#### [GOAL OF THE EXERCISE]
Return the number of lines below with "LAYER" in them, and nothing else.

--- TASK DATA ---

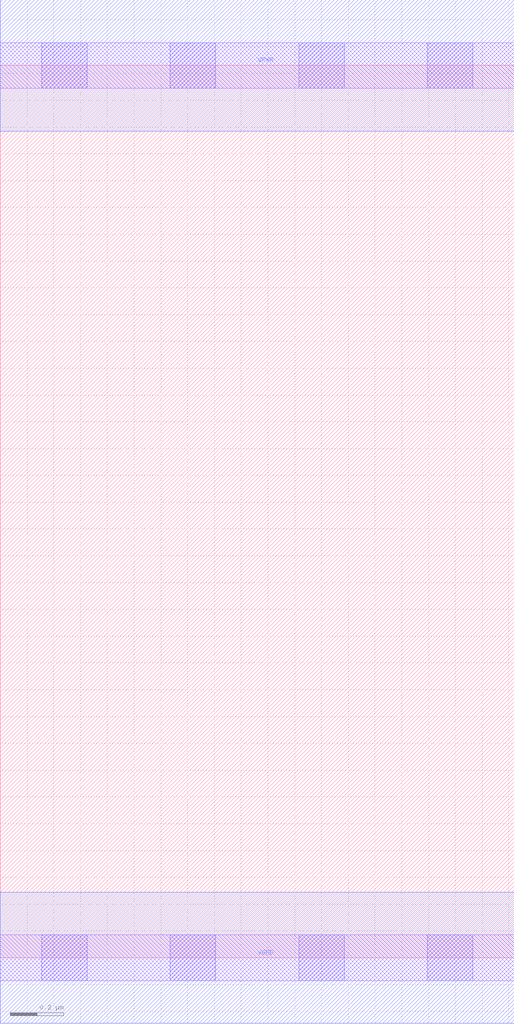
<source format=lef>
# Copyright 2020 The SkyWater PDK Authors
#
# Licensed under the Apache License, Version 2.0 (the "License");
# you may not use this file except in compliance with the License.
# You may obtain a copy of the License at
#
#     https://www.apache.org/licenses/LICENSE-2.0
#
# Unless required by applicable law or agreed to in writing, software
# distributed under the License is distributed on an "AS IS" BASIS,
# WITHOUT WARRANTIES OR CONDITIONS OF ANY KIND, either express or implied.
# See the License for the specific language governing permissions and
# limitations under the License.
#
# SPDX-License-Identifier: Apache-2.0

VERSION 5.7 ;
  NOWIREEXTENSIONATPIN ON ;
  DIVIDERCHAR "/" ;
  BUSBITCHARS "[]" ;
UNITS
  DATABASE MICRONS 200 ;
END UNITS
MACRO sky130_fd_sc_hs__fill_4
  CLASS CORE ;
  FOREIGN sky130_fd_sc_hs__fill_4 ;
  ORIGIN  0.000000  0.000000 ;
  SIZE  1.920000 BY  3.330000 ;
  SYMMETRY X Y ;
  SITE unit ;
  PIN VGND
    DIRECTION INOUT ;
    USE GROUND ;
    PORT
      LAYER met1 ;
        RECT 0.000000 -0.245000 1.920000 0.245000 ;
    END
  END VGND
  PIN VPWR
    DIRECTION INOUT ;
    USE POWER ;
    PORT
      LAYER met1 ;
        RECT 0.000000 3.085000 1.920000 3.575000 ;
    END
  END VPWR
  OBS
    LAYER li1 ;
      RECT 0.000000 -0.085000 1.920000 0.085000 ;
      RECT 0.000000  3.245000 1.920000 3.415000 ;
    LAYER mcon ;
      RECT 0.155000 -0.085000 0.325000 0.085000 ;
      RECT 0.155000  3.245000 0.325000 3.415000 ;
      RECT 0.635000 -0.085000 0.805000 0.085000 ;
      RECT 0.635000  3.245000 0.805000 3.415000 ;
      RECT 1.115000 -0.085000 1.285000 0.085000 ;
      RECT 1.115000  3.245000 1.285000 3.415000 ;
      RECT 1.595000 -0.085000 1.765000 0.085000 ;
      RECT 1.595000  3.245000 1.765000 3.415000 ;
  END
END sky130_fd_sc_hs__fill_4
END LIBRARY

</source>
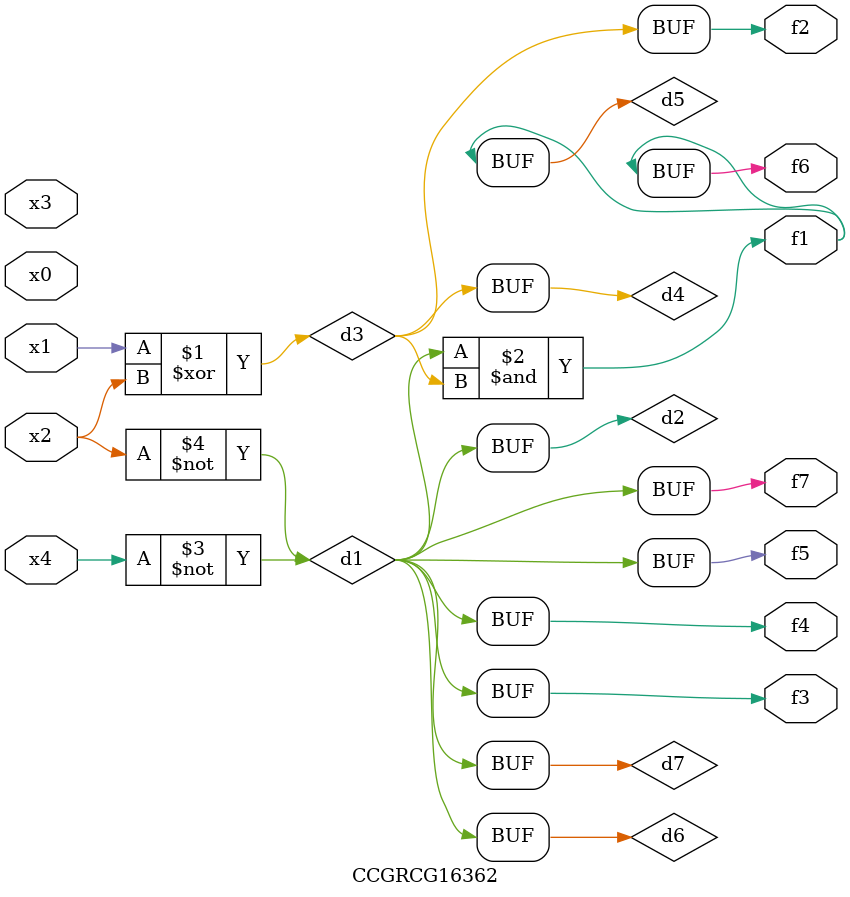
<source format=v>
module CCGRCG16362(
	input x0, x1, x2, x3, x4,
	output f1, f2, f3, f4, f5, f6, f7
);

	wire d1, d2, d3, d4, d5, d6, d7;

	not (d1, x4);
	not (d2, x2);
	xor (d3, x1, x2);
	buf (d4, d3);
	and (d5, d1, d3);
	buf (d6, d1, d2);
	buf (d7, d2);
	assign f1 = d5;
	assign f2 = d4;
	assign f3 = d7;
	assign f4 = d7;
	assign f5 = d7;
	assign f6 = d5;
	assign f7 = d7;
endmodule

</source>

---

#### [RESPONSE FOR THIS EXERCISE]
4